The possibilities of what to do with a burger are more or less endless, too; neverending variations on sauces, salads, cheeses and pickles get piled on and stuffed between pillowy buns, but the star attraction is, and should always be, the meat patty that lies within.
Making your own tasty burgers is as easy or as complicated as you want it to be, but this simple, straightforward and superb recipe is all you need to get started. Once mastered, you can start experimenting with spices and condiments, and before long, you’ll never buy your burgers from the supermarket again.
What you’ll need:
- Approximately 800 grams of good quality chuck steak, with the fat trimmed off and any hard gristle removed
- 50 grams of finely diced bone marrow
- Flakey sea salt
- And all your favourite burger essentials: like brioche bun, tomatoes, mayo, mustard, cheese and whatever else tickles your pickle.
You'll need to get the meat prepared. Many chefs prefer to freeze the meat first, in order to be cut evenly and easily. You should, at the very least, handle it as straight out of the fridge.
Push the meat through a mincer (you can ask your butcher to do this for you) or chop it as finely as possible by hand with a good, heavy knife. It should be of a consistency which sticks together when you handle it and squeeze into shape.
Season with the sea salt, and mix in the chopped bone marrow. Some black pepper never goes amiss in a burger.
Separate the mix into four even mounds, and flatten and shape to form firm patties. They should be between 2.5 and 3 centimetres thick and well packed together to stop them from separating in the pan.
Place the burgers on a hot, non-stick pan, or onto your barbeque. There’s no need to use oil here, as the fat will render unctuously out of your burgers. You’ll want to cook them for four minutes on one side (don’t move them about too much), and then flip them and cook for three minutes on the other for a rare burger, four minutes for medium. They’ll have a lovely dark sear and a good crust on them.

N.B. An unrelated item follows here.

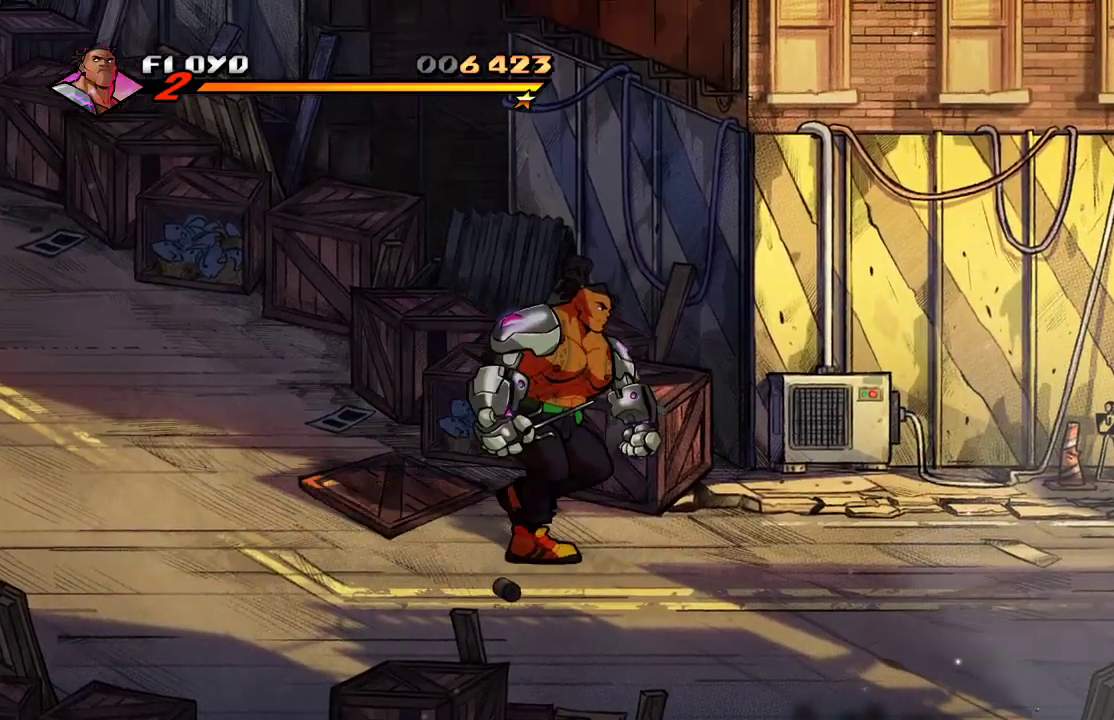
{"dt_ms": 500, "buttons": [], "left_stick": "right", "right_stick": "center", "events": []}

When they’re done enough for your liking, leave them to rest for three or four minutes - this will draw back in all those lovely meat and marrow juices. When well rested, it’s time to stick them into a bun and get creative with your toppings!
Wine pairing for beef burgers
Wine and burgers - it’s a great outdoor eating combination that allows for plenty of experimentation.
Bear in mind, though, that burgers are generally accompanied by all sorts of side dishes which range from vinegary pickles to spicy sauces and crisp, fresh salads and tomatoes, so there’s a lot to take into consideration when choosing a good wine to pair with.
What you want is a robust wine which is at once full of deep, savoury flavours, while still being easy to drink and good in the sunshine. Possibly the best pairing for a classic beef burger would be a Shiraz. Tannic and aromatic enough to stand up to all those flavours, while the smoky and spicy notes which characterise this versatile red wine will complement the charred meat beautifully.
And there you have it; the recipe for cooker beef burgers from scratch and the perfect wine pairing.